A newly-released report from the European Police Office (Europol) has revealed that at least 900,000 illegal immigrants from the Third World enter the EU every year and that 350,000 legal visitors overstay their visas each year — and that the continent faces major criminal threats from this invasion force.
The Europol report, submitted to the EU’s Standing Committee on operational cooperation on internal security (COSI), which can be found here, was drawn up in May this year but was only released to the public last week. According to that report, most “threats to the internal security of the EU either originate outside Europe or have a clear nexus to other parts of the world.”
By way of illustration, the EU report states, all “heroin and cocaine consumed in Europe, for example, is trafficked here from a different continent.
“So, too, in the case of the estimated 900,000 illegal migrants entering the EU each year, while Colombian, Nigerian, Russian, Albanian, Turkish, and other non-EU groups have important roles in organised crime activity in the region.”
In addition, the report goes on, at least 350,000 visa overstayers were detected in 2008 alone.
This massive influx has seen “European citizens and businesses increasingly exposed to systematic violence and corruption at the hands of organised crime groups, terrorist groups, and, increasingly, street gangs,” the Europol report states.
“West Africa’s strategic position between Latin America and the EU is increasingly exploited by cocaine and synthetic drug traffickers, assisted by an increasing flow of licit commodities between West Africa and the EU.
“Nigerian organised crime groups are active in the EU, particularly in terms of organised fraud and trafficking of human beings for sexual exploitation,” the Europol report continues.
“East Africa, specifically the Horn of Africa, is increasingly a transit region for Afghan heroin.
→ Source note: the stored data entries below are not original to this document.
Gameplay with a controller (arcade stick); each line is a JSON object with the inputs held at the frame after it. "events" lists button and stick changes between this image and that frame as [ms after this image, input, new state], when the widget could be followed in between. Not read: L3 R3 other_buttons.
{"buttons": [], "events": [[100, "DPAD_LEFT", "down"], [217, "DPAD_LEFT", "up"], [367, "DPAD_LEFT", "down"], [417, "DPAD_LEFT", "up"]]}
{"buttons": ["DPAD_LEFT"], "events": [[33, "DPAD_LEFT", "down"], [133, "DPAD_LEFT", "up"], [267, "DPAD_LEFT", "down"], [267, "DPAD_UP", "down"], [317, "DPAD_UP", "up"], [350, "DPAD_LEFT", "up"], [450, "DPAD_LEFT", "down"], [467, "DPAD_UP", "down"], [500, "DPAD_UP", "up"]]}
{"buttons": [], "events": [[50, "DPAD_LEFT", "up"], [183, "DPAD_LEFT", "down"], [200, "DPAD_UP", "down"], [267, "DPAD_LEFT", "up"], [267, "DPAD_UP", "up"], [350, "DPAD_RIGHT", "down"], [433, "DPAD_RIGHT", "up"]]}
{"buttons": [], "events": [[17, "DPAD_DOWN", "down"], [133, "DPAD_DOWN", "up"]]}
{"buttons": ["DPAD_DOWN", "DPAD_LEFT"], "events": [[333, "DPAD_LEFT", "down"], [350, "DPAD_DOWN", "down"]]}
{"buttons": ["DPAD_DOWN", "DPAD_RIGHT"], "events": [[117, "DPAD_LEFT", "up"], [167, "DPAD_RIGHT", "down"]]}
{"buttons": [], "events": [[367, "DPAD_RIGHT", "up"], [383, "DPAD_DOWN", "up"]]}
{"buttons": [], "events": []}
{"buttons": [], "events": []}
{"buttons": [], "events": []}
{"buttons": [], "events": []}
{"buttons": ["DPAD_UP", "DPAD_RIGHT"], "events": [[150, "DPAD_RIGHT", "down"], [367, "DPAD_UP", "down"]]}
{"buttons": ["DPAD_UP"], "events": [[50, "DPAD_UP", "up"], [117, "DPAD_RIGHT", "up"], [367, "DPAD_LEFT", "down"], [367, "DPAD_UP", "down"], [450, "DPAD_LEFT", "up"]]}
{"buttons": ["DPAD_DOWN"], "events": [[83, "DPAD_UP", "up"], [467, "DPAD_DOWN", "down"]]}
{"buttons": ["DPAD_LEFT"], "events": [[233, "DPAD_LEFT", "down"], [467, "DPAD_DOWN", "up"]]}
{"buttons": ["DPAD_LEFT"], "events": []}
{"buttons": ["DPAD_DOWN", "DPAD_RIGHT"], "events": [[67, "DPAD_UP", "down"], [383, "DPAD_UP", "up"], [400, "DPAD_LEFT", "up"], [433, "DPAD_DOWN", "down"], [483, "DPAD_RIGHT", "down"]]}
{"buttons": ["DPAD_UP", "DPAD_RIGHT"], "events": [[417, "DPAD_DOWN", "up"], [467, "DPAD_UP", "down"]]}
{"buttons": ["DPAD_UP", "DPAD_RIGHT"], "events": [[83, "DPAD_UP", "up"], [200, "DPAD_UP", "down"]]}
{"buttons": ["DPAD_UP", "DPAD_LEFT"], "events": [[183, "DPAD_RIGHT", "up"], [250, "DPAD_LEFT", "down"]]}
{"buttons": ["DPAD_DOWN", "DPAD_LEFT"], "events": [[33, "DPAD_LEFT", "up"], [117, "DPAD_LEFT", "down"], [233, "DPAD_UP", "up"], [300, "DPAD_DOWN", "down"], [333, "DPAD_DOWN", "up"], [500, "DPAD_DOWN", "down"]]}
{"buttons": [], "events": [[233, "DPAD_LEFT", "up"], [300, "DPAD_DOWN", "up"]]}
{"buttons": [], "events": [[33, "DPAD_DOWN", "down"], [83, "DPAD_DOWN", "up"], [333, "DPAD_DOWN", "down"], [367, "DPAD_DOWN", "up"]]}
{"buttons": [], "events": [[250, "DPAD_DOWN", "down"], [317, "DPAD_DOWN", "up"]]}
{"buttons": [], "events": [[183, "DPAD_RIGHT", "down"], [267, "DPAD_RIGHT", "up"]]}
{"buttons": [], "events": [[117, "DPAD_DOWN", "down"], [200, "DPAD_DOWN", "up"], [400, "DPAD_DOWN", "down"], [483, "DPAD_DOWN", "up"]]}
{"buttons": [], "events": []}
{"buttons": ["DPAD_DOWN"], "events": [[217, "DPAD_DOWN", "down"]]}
North Africa (Morocco), meanwhile, continues to be the most prolific
supplier of cannabis resin to the EU and acts as a distribution centre for counterfeit Euros.”
The report makes specific mention of the problem posed by already resident Third World nationals in Europe.
“The risk of illegal migration by North, East and West African nationals to the EU remains high, due to geographical proximity, wide economic disparities compared to the EU and sizeable communities already established in several Member States,” it states.
“North and West Africa have emerged as significant feeder regions for the South West criminal hub around the Iberian Peninsula.
“This hub is a key distribution centre for cocaine, cannabis products, trafficking in human beings and illegal migration to markets including the North West criminal hub, located in The Netherlands and Belgium.”
The report continues: “Suspects of Turkish ethnicity based in this [North Western] hub and those in contact with Turkish trafficking groups dominate the wholesale of heroin through the Netherlands.
“Moroccan groups in Belgium and The Netherlands move cannabis products from Morocco through Spain to the North West criminal hub for distribution to EU markets.”
The report also makes mention of the growing problem of cannabis factories in Europe, caused directly by Third World immigration: “Meanwhile, indoor cultivation of cannabis by Vietnamese and other groups is increasing, with an impact on the availability of cannabis products in the EU, which has a market of 22.5 million users.
“This in turn encourages illegal migration and trafficking in human beings (THB): illegal Vietnamese and Chinese immigrants and Bulgarian trafficking victims required to pay for their transportation and upkeep are often put to work tending cannabis plantations.”
After discussing the extent of the problem caused by the use of forged documents and fraudulently obtained documents which it says are “indispensable facilitators for illegal migration, trafficking in human beings (THB), stolen vehicle trafficking, identity fraud and terrorism,” the report also points out that “fraudulent claims of those nationalities granted asylum by Member States are made in order to benefit from EU residency.
“Forged documents, particularly EU passports and ID cards, which are used to cross the external border illegally, are subsequently used in association with other criminal activities or types of fraud, such as the abuse of social benefits,” the Europol report states.
“With biometric security features becoming more common in travel documents, there is growing abuse of documentation by impostors.”
“The impact on society of organised crime activity channelled to the EU from these external sources” is described by Europol as “significant.”
According to the report, these Third World origin criminal activities have created “4 million cocaine users and up to 1.5 million problematic opioid users in the EU.
“Exposure to drugs-related problems in particular has been identified as a major source of fear of street crime, with just under 30% of EU citizens feeling unsafe on the street after dark,” the report states.
In its conclusion, the Europol report is blunt about the causes of this nightmare: “The internal security of the EU faces a substantial threat from organised crime, terrorism, and illegal migration,” Europol states.
The evidence is startlingly clear: Third World immigration and the open borders policy pursued by the Conservative Party, the Labour Party and their ideological allies across Europe have had a devastating impact on the security and well-being of the people of Europe.